Les résultats ont montré que les participants n’étaient distraits par les images émotionnelles qu’après une nuit de repos adéquat et que le manque de sommeil pendant une nuit les distrayait à la fois par les images neutres et émotionnelles. Cette modification de la réponse émotionnelle a été confirmée au cours de l’IRMf par des changements d’activité dans l’amygdale, un nœud limbique responsable du traitement des émotions dans le cerveau.
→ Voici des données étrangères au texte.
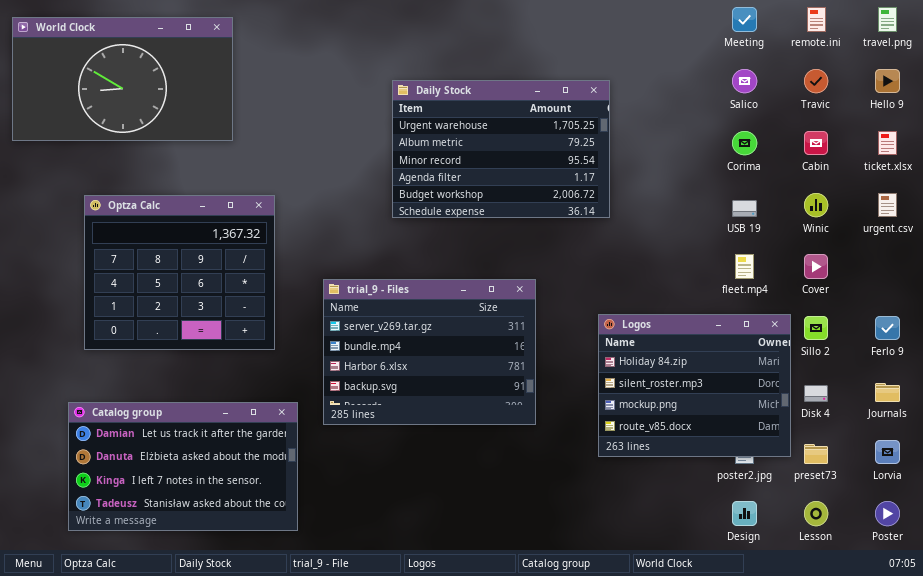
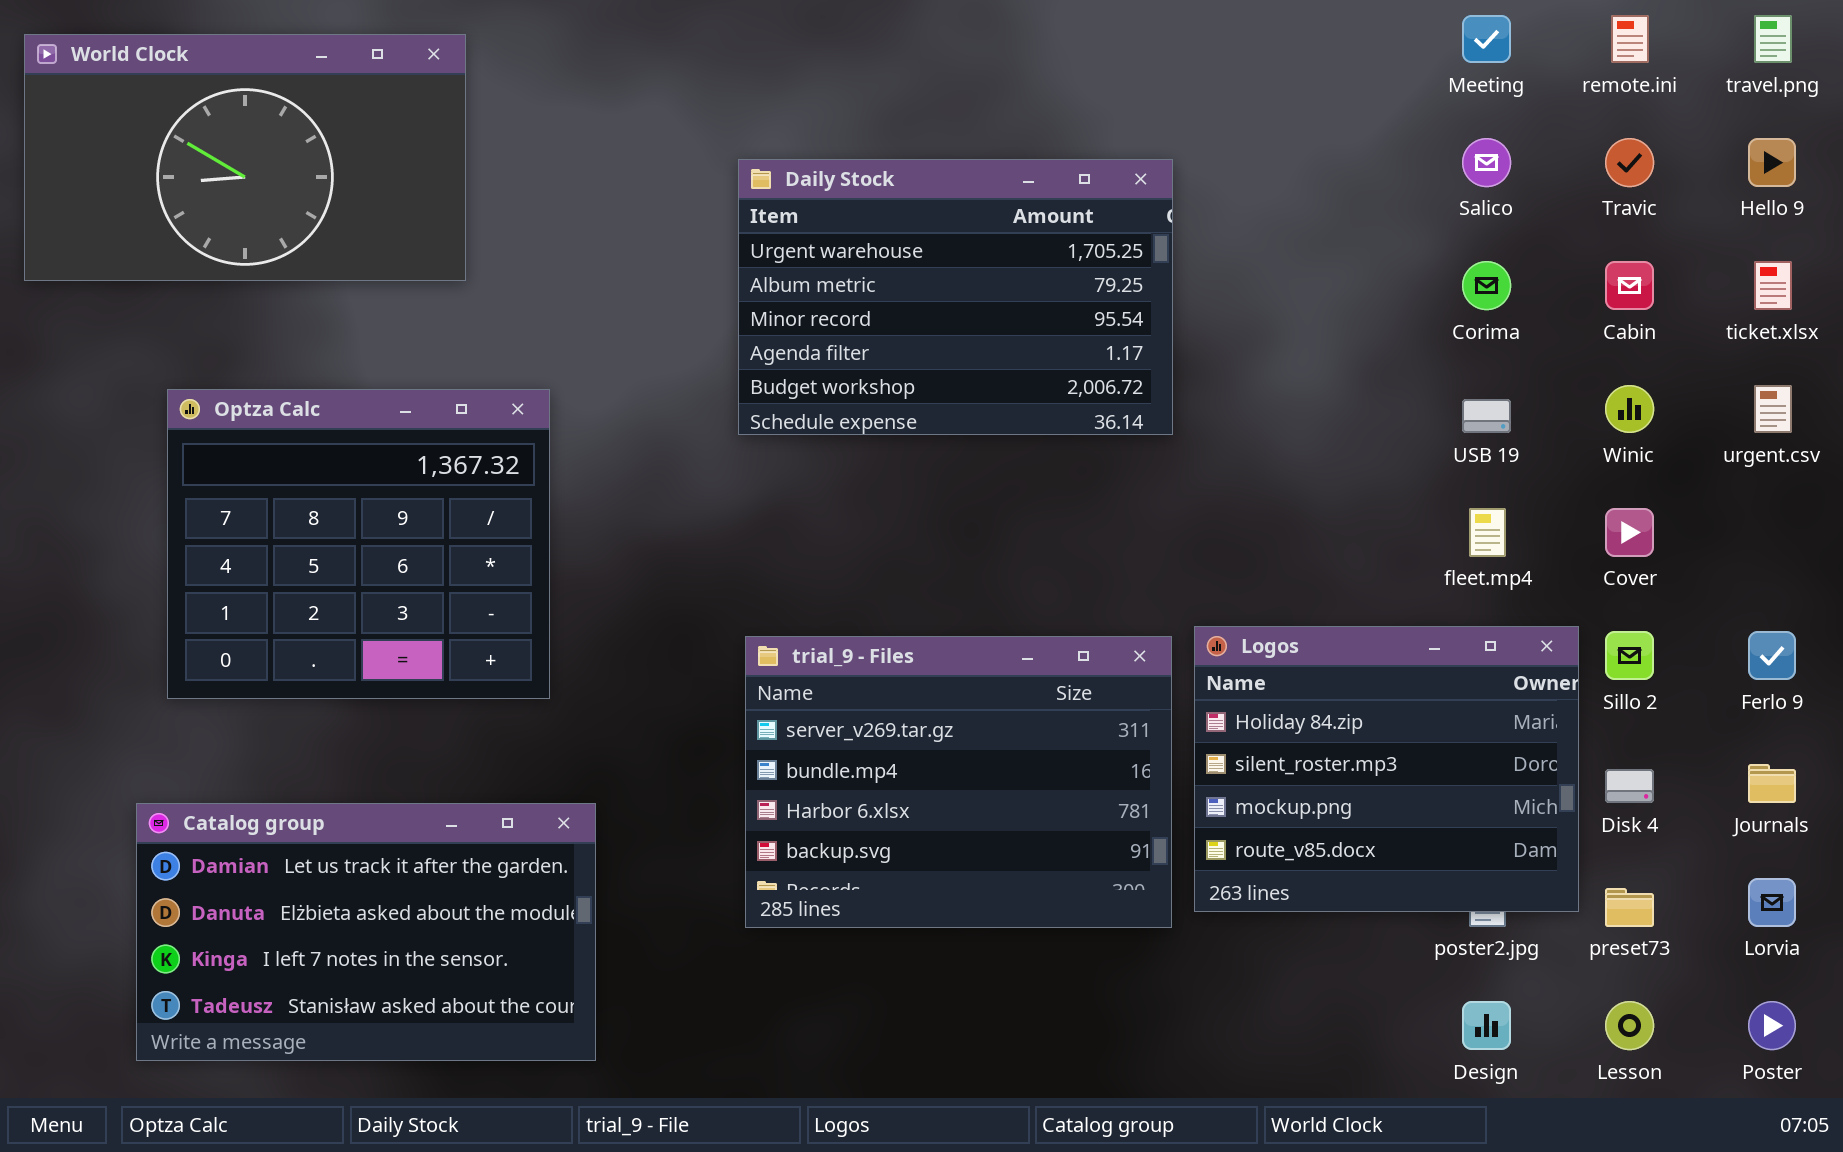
Daily Stock: [392,80,610,218] -> [738,159,1173,435], moved
trial_9 - Files: [323,279,536,425] -> [745,636,1172,928], moved

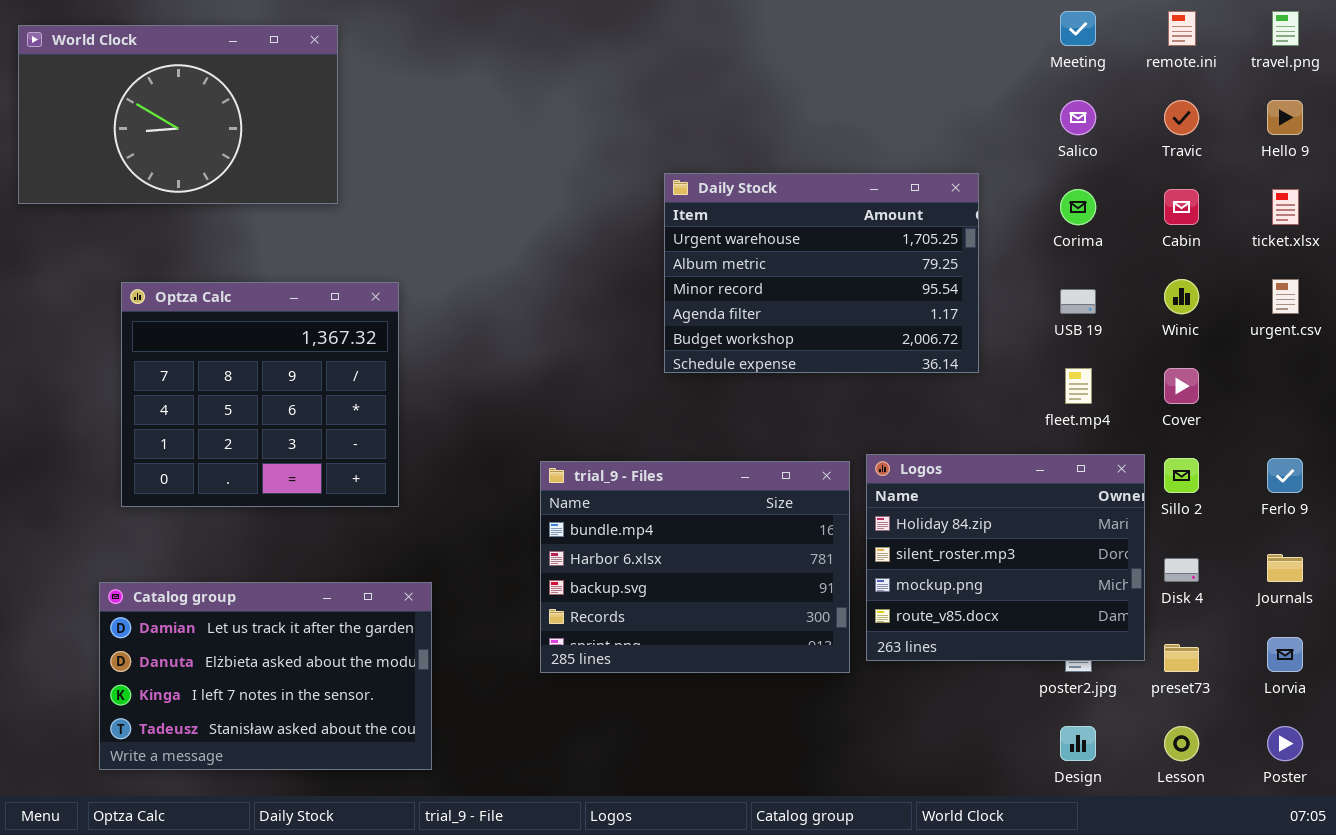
Daily Stock: [738,159,1173,435] -> [664,173,979,373], moved
trial_9 - Files: [745,636,1172,928] -> [540,461,850,673], scrolled down 1 row

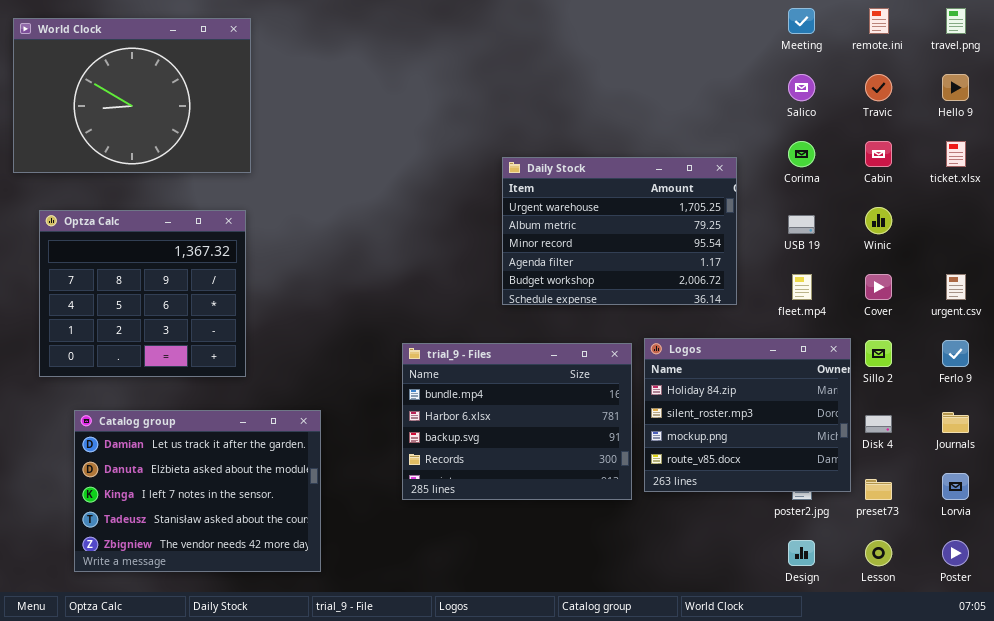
World Clock: [18,25,338,204] -> [13,18,251,173], resized
Daily Stock: [664,173,979,373] -> [502,157,737,305], moved
urgent.csv: [1272,279,1299,314] -> [946,274,966,300], moved
Optza Calc: [121,282,399,507] -> [39,210,246,377], moved
Catalog group: [99,582,432,770] -> [74,410,321,572], resized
Un sommeil adéquat est nécessaire à la régulation des émotions
Les résultats de cette étude révèlent que même en cas de manque de sommeil pendant une nuit, la capacité du cerveau à différencier les événements émotionnels des événements neutres est perturbée. Le professeur Hendler a déclaré : « Nous pouvons ressentir des provocations émotionnelles similaires à partir de tous les événements entrants, même neutres, et perdre notre capacité à trier les informations plus ou moins importantes », ce qui peut entraîner de l’anxiété, un mauvais jugement et un traitement cognitif biaisé.